The typical ocean crossing might last from 25 to 60 days, depending on origin, destination, and winds. Slaves were kept below at night on decks four or five feet high. They had less than half the space allotted convicts or soldiers transported by ship at the same time. Captains kept slaves above deck through as much of the day as weather permitted. Men remained shackled; women and children were freer; crews encouraged movement and activity. Two meals per day were the norm. The food varied according to purchases at departure: corn and rice from the less-forested regions on the northern and southern extremes; yams from the Niger delta to the Zaire River. Sometimes dried beans from Europe were standard fare. Each person received about a pint of water with a meal.
Shipboard hygiene was primitive. Captains made reasonable efforts to guard food and water from contamination and to isolate the sickest slaves, but sanitary facilities were inadequate and slave ships harbored a wealth of diseases. Dysentery was the biggest killer. Mortality rates declined after the mid-18th century. By that time ships had become faster (meaning less time for contamination of food and water and spreading of diseases), and captains had learned how to prevent scurvy with citrus fruits and how to produce fresh water by boiling and evaporating salt water.

 

VI   Final Destination
 

Dangers were not over with landfall in the Americas. Africans were entering new disease environments, eating new foods, drinking different water. Mortality rates through an assimilation period were high—10 percent on British islands in the Caribbean, for instance.

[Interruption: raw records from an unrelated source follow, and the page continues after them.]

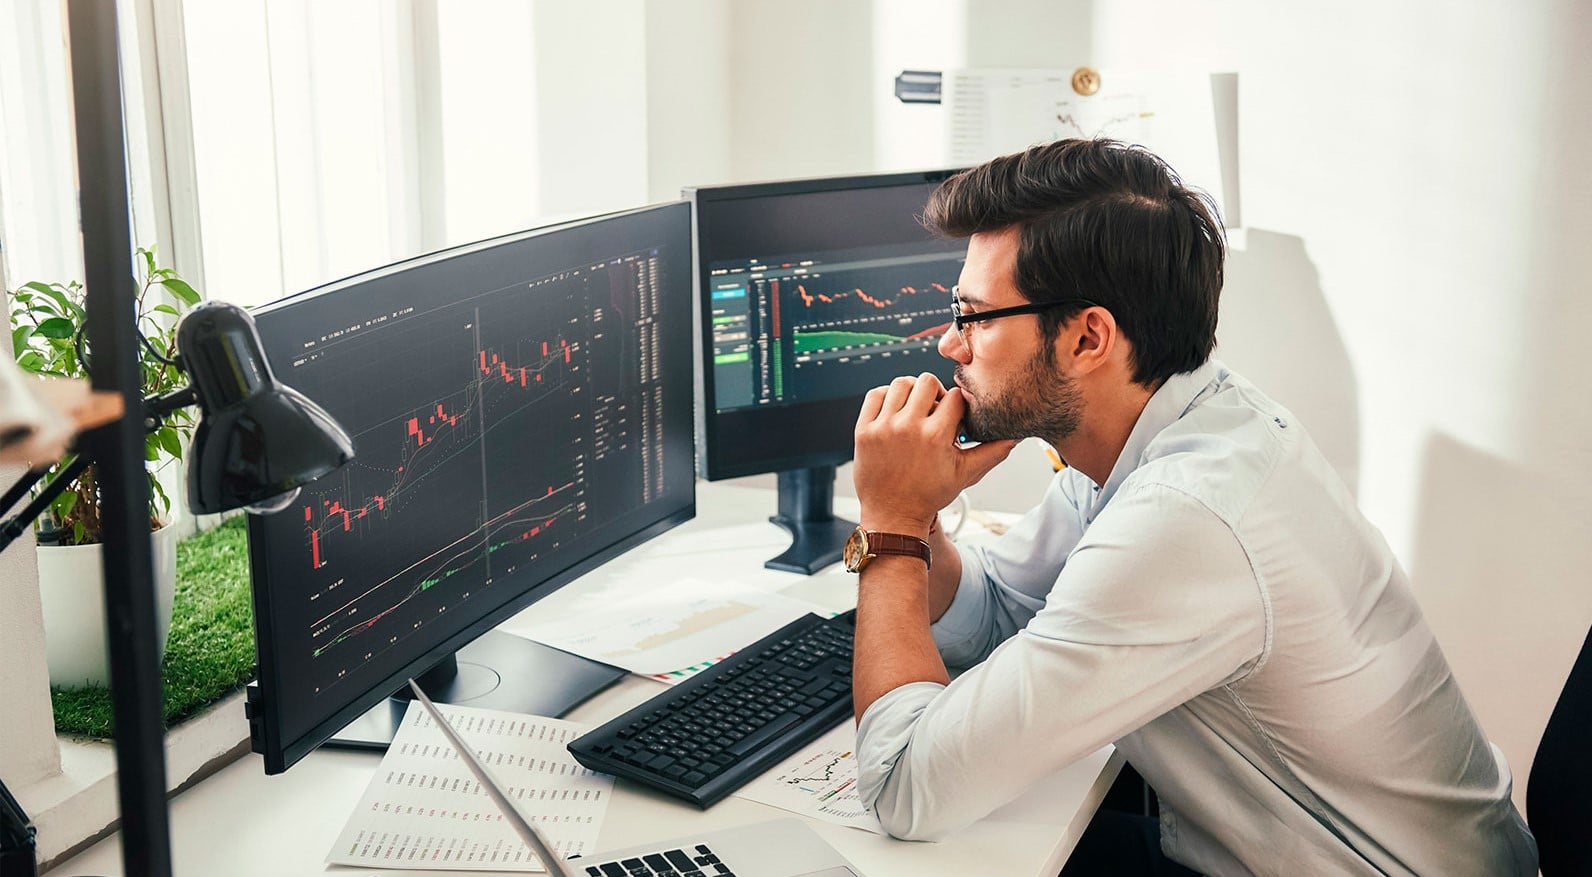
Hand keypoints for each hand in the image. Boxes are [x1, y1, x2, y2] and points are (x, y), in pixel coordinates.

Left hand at [853, 373, 1015, 534]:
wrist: (893, 516)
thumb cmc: (929, 495)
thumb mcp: (965, 474)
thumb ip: (992, 452)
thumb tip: (1015, 436)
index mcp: (935, 436)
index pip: (954, 397)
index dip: (958, 404)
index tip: (954, 416)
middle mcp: (908, 427)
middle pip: (926, 382)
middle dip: (935, 392)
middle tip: (935, 410)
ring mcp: (883, 427)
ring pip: (900, 384)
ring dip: (911, 392)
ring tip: (915, 409)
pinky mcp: (863, 431)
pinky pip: (875, 395)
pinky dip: (886, 397)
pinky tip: (895, 411)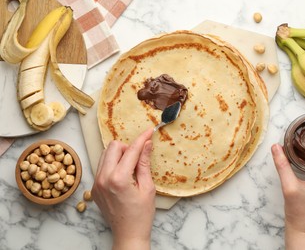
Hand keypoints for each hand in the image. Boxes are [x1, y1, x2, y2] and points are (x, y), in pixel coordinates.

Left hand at [92, 128, 154, 249]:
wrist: (128, 234)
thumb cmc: (141, 215)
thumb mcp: (147, 187)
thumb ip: (144, 163)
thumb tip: (146, 144)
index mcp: (118, 179)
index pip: (130, 150)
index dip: (142, 139)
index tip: (150, 131)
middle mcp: (103, 178)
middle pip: (113, 147)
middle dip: (127, 147)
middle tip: (139, 157)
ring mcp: (96, 183)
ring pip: (105, 155)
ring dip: (119, 155)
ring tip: (130, 167)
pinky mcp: (94, 188)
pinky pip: (102, 166)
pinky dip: (112, 164)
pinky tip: (123, 175)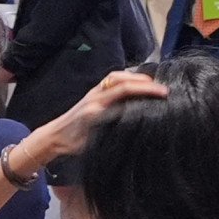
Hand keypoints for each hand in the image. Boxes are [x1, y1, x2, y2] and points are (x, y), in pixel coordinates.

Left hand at [43, 68, 162, 150]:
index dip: (146, 90)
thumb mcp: (93, 139)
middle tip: (162, 87)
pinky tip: (136, 85)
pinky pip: (111, 81)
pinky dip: (126, 79)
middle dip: (143, 80)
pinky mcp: (94, 94)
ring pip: (115, 77)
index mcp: (96, 106)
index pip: (124, 90)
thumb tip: (134, 117)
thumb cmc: (73, 142)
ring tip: (151, 83)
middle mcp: (95, 95)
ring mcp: (94, 93)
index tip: (164, 94)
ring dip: (134, 77)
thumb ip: (110, 125)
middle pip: (120, 78)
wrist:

Slaves faced a variety of experiences in the Americas, but nearly all involved heavy physical labor, poor housing, and insufficient medical care. Sugar plantations were the norm from northeastern Brazil through the Caribbean islands and plantation conditions brought the highest mortality rates. For example, British planters imported about 264,000 slaves into the Caribbean between 1640 and 1700, but high mortality rates reduced the number of slaves on the islands to about 100,000 by the time of the 1700 census. In the French colony of Saint Domingue, about 860,000 slaves arrived between 1680 and 1791, but the black population was only 480,000 in 1791. Slaves also worked mines in Peru or Mexico and labored to produce tobacco, indigo, rice, or cotton on the British North American mainland. In the few places where plantation agriculture was not profitable, they did a variety of tasks for their masters, from working as house servants to practicing a trade.